I've taken my 1st dosage of 7.5mg of Buspar this morning and am prescribed another 7.5mg in the evening. I've read results of clinical studies but would like to hear from actual users or those who have been prescribed in the past. If you have experience with this drug, I'd like to hear how this works/worked for you. Have you experienced any side effects? I appreciate your sharing . . . peace out.
Experienced with Buspar?: I've taken my... - Anxiety and Depre...
Experienced with Buspar?
At one time was rx it as my doctor rotated through various meds over my "patient career", but haven't had it in recent years.
Thank you for your reply . . . wishing you well.
Sorry I can't offer more, but this MD has followed me for 15 years, and he prefers to rotate some meds and would not have rx it for me for awhile if I had bad results or problems. I am fortunate to have a skilled neuropsychiatrist who could easily retire as of last year practices only 24 hours only a week now as he enjoys his work. Takes a few weeks off here and there too to fish or travel to Vegas, so he's no saint just a decent man who knows what chemistry works with my body.
Wish you well too.
Everyone has different chemistry, and therefore drugs work differently for different people. I was prescribed Buspar after having taken Xanax and Klonopin for 6 years. It did not help at all. I had read somewhere that if you take Xanax and similar drugs for an extended length of time, Buspar will not be effective for you. I'm taking Gabapentin now, and it helps some, but I have Klonopin for those days when my anxiety reaches a critical level. I hope you have good results with Buspar as it is one of the drugs that helps anxiety symptoms without being habit-forming.
I had also been on Klonopin for several years and completely weaned in Oct. 2016. Sadly, I didn't take to yesterday's 1st dose of Buspar well. I became physically ill and experienced excessive fear and high anxiety the whole day. Unfortunately, it was exacerbated by the fact that I'm alone during the day. Try as I might, I remained totally incapacitated in Twilight Zone. I won't continue with scheduled dosages. I have an appointment with my psychiatrist next week to reassess. Thanks for sharing and your kind well wishes . . . peace.

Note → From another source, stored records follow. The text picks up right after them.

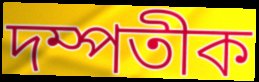
দম্পতীক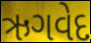
ઋગવેદ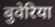
बुवेरिया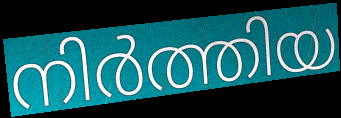
നിർത്തിയ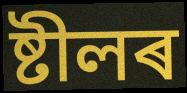
ষ্টীলৰ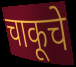
चाकूचेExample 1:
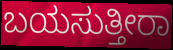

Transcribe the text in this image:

ಬಯಸುತ್ತೀರಾ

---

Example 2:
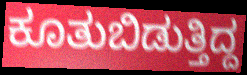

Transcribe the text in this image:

ಕೂತುಬಿಡುತ್ತಿದ್ದ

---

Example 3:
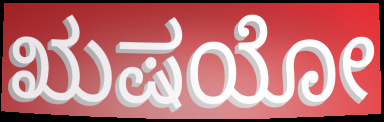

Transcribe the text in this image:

ಋಷಯೋ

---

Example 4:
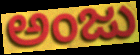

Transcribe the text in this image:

ಅಂಜು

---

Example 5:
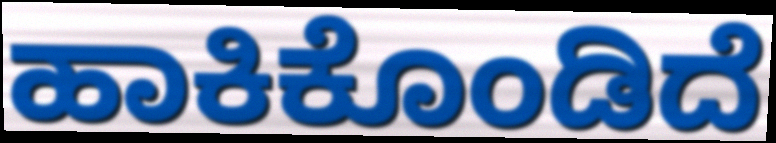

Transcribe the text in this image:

ಹಾಕಿಕೊಂಡಿದೆ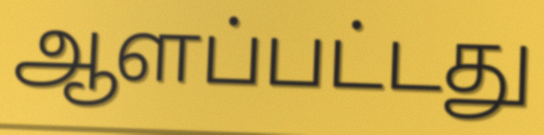
ஆளப்பட்டது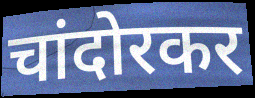
चांदोरकर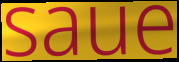
saue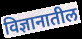
विज्ञानातील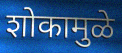
शोकामुळे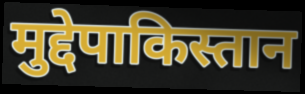
मुद्देपाकिस्तान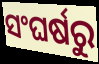
ସଂଘର୍ଷରୁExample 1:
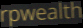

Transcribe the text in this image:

rpwealth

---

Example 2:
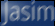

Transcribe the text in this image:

Jasim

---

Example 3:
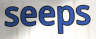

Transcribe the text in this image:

seeps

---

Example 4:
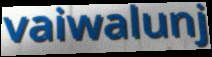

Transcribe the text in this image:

vaiwalunj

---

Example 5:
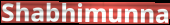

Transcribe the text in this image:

ShabhimunnaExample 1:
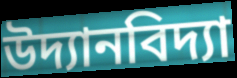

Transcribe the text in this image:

উদ্যানবিদ্যা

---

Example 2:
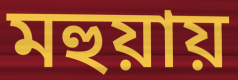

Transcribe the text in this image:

মহুয়ায়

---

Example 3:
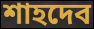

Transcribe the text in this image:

শাহদেব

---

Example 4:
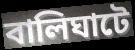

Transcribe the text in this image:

বালিঘাটে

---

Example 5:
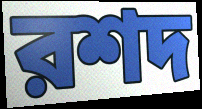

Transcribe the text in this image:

রশদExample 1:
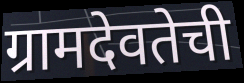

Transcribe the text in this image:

ग्रामदेवतेची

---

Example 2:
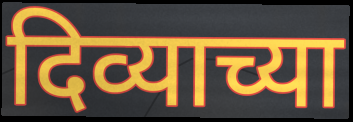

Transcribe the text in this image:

दिव्याच्या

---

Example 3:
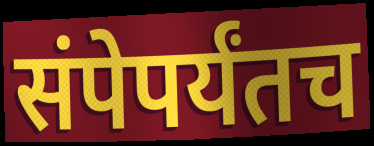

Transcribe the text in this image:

संपेपर्यंतच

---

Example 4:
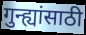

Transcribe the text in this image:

गुन्ह्यांसाठी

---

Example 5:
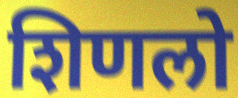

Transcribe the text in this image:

शिणलोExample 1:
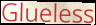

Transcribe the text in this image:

Glueless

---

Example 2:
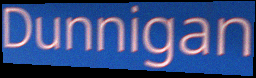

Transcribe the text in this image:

Dunnigan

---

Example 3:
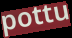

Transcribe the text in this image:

pottu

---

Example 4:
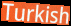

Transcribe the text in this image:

Turkish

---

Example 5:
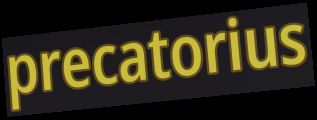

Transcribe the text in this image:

precatorius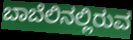
ಬಾಬೆಲಿನಲ್ಲಿರುವ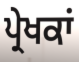
ਪ੍ਰੇਖਕਾਂ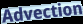
Advection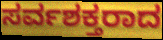
ಸರ್ವಶಕ್ತರಾದ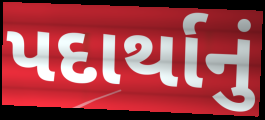
પદાર્થાનું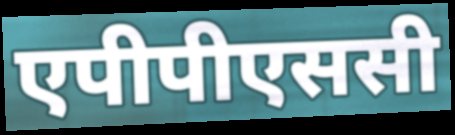
एपीपीएससी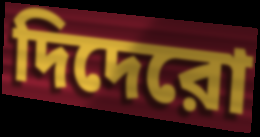
দিদেরো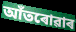
আঁতৰোৱাৰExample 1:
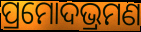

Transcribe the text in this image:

ପ୍ରମୋଦଭ୍ରମଣ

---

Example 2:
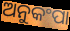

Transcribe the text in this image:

ଅନୁକଂପା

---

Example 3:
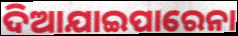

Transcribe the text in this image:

ଦିଆଯାଇପାରେନା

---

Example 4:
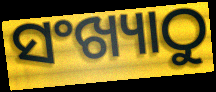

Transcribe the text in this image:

Hi I just started about a month ago. First I wa on 5mg twice a day but wasn't sleeping well and still felt a little anxious so doc upped to 10mg at night. Still not really sleeping well but will keep taking for a bit longer to see if it kicks in
Hang in there I have my good days and bad and I just keep writing in my journal and reminding myself that my racing thoughts are only thoughts and can't hurt me and it's just me that brings them on. What is there to fear if it's not real
Tried it for almost a week and I hated it. Made me moody and manic and then with a depressive crash. It also made me more constipated, which my psychiatrist found very odd (stomach and intestinal issues have occurred throughout this whole mental ordeal for me which started when my cat died a year and a half ago--apparently I have an attachment disorder due severe emotional abuse by my mom which resurfaces when I lose secure attachments such as pets). At any event, I take a sleep aid called selinor and I also take aterax for anxiety each night. By far the biggest helps besides these drugs has been exercise, meditation, and continuing to work on my history masters degree.
Too bad it didn't work for you, but happy you have others that are helping. It also affected me badly after only one dose with symptoms different from yours. I'm sorry for the loss of your cat. My pets (2 dogs, 4 cats, a rabbit and a lovebird) played important roles in saving me from certain hell. They have all passed on to the "Rainbow Bridge" although 1 old tabby (17 yrs. old) still remains with me. Although I know he will leave me and have prepared myself mentally and emotionally, I 'll also have a difficult time letting him go.
Thank you for taking the time to share your experience and I wish you continued wellness and success with your education and beyond . . . peace.